A magnificent stone carving at the base of the platform

That’s what is happening at the moment and those are the plans being put into place. What about the origins of the original temple? It was built during King Siddhi Narasimha Malla’s reign in 1678. Its real name is Vishvesvara (Lord of All) Temple. Now, the next question is obviously, why is it also called Bhaideval? Apparently, it was built by a minister in one of the king’s sons, Shrinivasan’s, court.
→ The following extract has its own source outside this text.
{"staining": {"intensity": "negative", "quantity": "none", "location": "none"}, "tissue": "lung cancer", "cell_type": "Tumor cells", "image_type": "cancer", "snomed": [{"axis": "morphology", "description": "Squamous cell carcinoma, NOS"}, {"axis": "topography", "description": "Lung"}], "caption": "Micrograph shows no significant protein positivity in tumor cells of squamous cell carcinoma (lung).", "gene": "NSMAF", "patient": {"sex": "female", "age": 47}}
His name was Bhagiratha Bhaiya and so the temple came to be known as Bhaideval.  In 1934, the great earthquake pulled it to the ground.  Obviously, some individuals tried to reconstruct it at a later date but what happened really was, in restorer Niel Gutschow’s words, “A dome replaced the rising three roofs, with the original finial on top, indeed a strange configuration of historical fragments with a statement in mogul architecture on top, which was first introduced by Bhimsen Thapa in the early 19th century.”  
A Dramatic Addition

The original stone carvings around the platform base still survive today

He also notes, “The three platforms from which the Vishveshvara once rose were probably too much to be reduced to a small sanctum. Not only did the platforms of the temple survive but also the base of the ground floor pillars, beautifully carved in stone.” Gutschow, who is also associated with KVPT, goes on to disclose that the reconstruction of the temple is based on the extant base in stone which provides the exact ground plan, as also on a watercolor by Henry Ambrose Oldfield dated 1853. The only photograph found until now comes from the collection of Felix Brandt, Altotting (1920). Based on these, Gutschow writes, “… the large temple dominated the south-western corner of the square.”
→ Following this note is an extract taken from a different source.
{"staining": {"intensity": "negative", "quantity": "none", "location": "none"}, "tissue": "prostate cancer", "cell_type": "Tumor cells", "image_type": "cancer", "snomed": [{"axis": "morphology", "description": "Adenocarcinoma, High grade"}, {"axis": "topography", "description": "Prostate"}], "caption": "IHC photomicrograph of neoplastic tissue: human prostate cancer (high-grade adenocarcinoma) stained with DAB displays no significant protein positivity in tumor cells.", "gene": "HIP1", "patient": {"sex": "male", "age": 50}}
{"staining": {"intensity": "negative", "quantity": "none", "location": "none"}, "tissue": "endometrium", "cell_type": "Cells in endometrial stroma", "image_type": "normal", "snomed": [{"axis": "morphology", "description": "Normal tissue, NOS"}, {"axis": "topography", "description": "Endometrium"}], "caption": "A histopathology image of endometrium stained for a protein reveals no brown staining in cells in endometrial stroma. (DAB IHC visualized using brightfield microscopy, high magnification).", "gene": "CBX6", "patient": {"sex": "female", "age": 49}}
The restoration/reconstruction works will be relying heavily on the abovementioned evidences to make sure that the scheme will mirror the original as far as possible. Experienced designer Bijay Basukala has already prepared the schematic drawings and going by these, as well as by Oldfield’s water color of 1853, it looks like Patan Durbar Square will have a dramatic addition to its already dramatic skyline very soon. Look out also for the intricacy of the woodcarvings because as Gutschow says, “…the carvings were very sophisticated, probably the most ornate ones to be found in the 17th century”.